- _THE DATA_

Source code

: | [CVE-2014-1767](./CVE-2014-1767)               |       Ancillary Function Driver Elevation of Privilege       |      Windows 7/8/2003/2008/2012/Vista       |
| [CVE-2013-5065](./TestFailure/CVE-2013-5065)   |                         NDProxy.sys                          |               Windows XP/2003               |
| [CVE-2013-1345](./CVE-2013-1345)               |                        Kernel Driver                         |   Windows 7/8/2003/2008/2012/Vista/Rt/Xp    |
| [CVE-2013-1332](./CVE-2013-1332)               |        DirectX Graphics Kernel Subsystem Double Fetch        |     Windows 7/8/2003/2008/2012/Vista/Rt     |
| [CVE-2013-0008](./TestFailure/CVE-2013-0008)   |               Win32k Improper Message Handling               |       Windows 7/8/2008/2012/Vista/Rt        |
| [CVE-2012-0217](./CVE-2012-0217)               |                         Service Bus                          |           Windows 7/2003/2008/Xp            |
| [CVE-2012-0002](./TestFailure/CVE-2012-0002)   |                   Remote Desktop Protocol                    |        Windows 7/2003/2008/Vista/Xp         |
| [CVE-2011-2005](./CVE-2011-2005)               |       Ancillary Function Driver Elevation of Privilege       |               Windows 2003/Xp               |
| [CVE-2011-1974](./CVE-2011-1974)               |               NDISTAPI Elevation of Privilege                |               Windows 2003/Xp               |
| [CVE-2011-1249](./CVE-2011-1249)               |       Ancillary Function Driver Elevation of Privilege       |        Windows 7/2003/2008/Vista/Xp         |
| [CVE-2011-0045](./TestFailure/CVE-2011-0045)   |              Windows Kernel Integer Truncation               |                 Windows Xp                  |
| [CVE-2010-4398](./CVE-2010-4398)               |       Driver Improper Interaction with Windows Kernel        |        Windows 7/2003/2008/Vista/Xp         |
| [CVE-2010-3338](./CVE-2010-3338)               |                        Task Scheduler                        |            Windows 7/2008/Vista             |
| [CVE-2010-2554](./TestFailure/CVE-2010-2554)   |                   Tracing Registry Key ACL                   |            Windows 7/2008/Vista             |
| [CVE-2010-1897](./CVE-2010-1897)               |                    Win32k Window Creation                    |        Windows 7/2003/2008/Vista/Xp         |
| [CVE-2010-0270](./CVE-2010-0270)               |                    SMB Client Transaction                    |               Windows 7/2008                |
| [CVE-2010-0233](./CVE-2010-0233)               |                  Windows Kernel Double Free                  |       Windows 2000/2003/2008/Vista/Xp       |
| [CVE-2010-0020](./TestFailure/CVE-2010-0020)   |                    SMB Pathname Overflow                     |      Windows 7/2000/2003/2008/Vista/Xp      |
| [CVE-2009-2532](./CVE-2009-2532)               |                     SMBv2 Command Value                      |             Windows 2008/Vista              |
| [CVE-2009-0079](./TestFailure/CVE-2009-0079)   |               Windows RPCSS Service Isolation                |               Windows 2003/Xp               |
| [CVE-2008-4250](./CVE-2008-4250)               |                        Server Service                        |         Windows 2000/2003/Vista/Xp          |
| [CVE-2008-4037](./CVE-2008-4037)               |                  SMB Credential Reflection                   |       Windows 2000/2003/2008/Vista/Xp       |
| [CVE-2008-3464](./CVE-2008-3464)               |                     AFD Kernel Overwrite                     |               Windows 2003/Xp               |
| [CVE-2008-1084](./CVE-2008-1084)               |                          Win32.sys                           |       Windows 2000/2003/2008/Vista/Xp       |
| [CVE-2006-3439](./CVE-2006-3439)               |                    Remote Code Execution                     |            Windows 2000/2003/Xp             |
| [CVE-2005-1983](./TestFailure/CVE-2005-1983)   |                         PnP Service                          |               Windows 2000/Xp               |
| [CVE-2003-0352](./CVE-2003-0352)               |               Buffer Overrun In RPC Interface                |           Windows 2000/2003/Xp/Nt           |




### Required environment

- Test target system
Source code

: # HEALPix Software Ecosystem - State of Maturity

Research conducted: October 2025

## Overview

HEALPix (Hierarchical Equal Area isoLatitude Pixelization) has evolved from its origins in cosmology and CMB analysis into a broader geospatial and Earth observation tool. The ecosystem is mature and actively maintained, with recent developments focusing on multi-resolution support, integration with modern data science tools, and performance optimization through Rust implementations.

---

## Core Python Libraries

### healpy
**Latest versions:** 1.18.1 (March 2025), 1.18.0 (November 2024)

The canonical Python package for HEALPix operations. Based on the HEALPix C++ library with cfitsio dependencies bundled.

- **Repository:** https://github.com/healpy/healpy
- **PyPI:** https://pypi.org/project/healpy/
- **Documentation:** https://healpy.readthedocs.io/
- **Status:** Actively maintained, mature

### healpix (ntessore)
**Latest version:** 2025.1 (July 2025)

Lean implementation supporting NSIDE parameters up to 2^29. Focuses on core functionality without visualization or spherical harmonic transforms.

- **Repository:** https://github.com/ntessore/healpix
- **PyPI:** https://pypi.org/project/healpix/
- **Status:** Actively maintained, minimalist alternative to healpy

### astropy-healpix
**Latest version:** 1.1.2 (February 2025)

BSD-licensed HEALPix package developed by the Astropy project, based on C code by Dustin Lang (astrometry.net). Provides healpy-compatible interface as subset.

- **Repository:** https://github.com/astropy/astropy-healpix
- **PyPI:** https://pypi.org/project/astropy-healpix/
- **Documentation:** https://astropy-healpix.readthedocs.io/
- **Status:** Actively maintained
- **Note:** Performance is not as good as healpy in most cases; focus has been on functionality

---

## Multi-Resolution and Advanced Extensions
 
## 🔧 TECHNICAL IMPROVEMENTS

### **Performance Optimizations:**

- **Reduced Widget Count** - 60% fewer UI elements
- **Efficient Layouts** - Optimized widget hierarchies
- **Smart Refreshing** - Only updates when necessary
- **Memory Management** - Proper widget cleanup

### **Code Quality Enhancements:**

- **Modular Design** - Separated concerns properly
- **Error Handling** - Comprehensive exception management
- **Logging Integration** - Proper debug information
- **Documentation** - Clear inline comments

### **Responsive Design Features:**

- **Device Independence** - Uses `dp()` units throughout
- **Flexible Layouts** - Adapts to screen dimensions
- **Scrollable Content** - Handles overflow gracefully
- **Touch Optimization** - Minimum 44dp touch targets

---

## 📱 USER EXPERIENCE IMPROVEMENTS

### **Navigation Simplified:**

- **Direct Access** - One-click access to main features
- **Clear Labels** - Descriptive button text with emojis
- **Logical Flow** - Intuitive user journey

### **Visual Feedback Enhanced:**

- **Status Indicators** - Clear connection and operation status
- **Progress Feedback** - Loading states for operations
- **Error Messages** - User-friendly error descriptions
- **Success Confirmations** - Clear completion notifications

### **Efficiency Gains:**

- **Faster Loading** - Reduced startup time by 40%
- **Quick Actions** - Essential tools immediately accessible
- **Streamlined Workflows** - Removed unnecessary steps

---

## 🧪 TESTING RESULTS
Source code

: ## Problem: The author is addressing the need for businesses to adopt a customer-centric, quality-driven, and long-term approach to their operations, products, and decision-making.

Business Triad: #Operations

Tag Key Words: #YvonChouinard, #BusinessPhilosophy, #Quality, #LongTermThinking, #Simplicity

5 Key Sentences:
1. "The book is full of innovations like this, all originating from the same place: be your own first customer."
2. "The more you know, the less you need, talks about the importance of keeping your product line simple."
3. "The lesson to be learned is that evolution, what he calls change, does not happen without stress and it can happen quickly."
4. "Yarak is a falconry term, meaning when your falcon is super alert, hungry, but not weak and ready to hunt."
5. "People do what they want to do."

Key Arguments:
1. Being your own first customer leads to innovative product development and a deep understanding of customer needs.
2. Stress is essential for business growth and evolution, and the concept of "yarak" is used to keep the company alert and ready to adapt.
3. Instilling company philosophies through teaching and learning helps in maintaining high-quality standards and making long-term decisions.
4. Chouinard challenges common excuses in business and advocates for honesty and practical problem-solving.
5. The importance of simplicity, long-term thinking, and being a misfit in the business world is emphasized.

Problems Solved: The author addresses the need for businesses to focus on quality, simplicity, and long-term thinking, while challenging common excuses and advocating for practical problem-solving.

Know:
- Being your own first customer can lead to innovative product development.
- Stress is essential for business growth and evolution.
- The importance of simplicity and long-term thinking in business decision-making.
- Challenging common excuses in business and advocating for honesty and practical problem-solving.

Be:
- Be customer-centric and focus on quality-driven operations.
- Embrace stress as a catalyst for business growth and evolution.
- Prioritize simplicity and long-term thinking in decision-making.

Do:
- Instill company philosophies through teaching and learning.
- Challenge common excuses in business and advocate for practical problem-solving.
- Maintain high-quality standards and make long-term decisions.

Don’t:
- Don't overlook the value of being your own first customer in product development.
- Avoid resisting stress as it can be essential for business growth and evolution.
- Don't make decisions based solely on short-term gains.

- _WHAT TO WORK ON_
All lines in the entries above that hold the word "IMPROVEMENTS" need to be copied.

- _SOLUTION FOR THIS EXERCISE_
## 🔧 TECHNICAL IMPROVEMENTS
## 📱 USER EXPERIENCE IMPROVEMENTS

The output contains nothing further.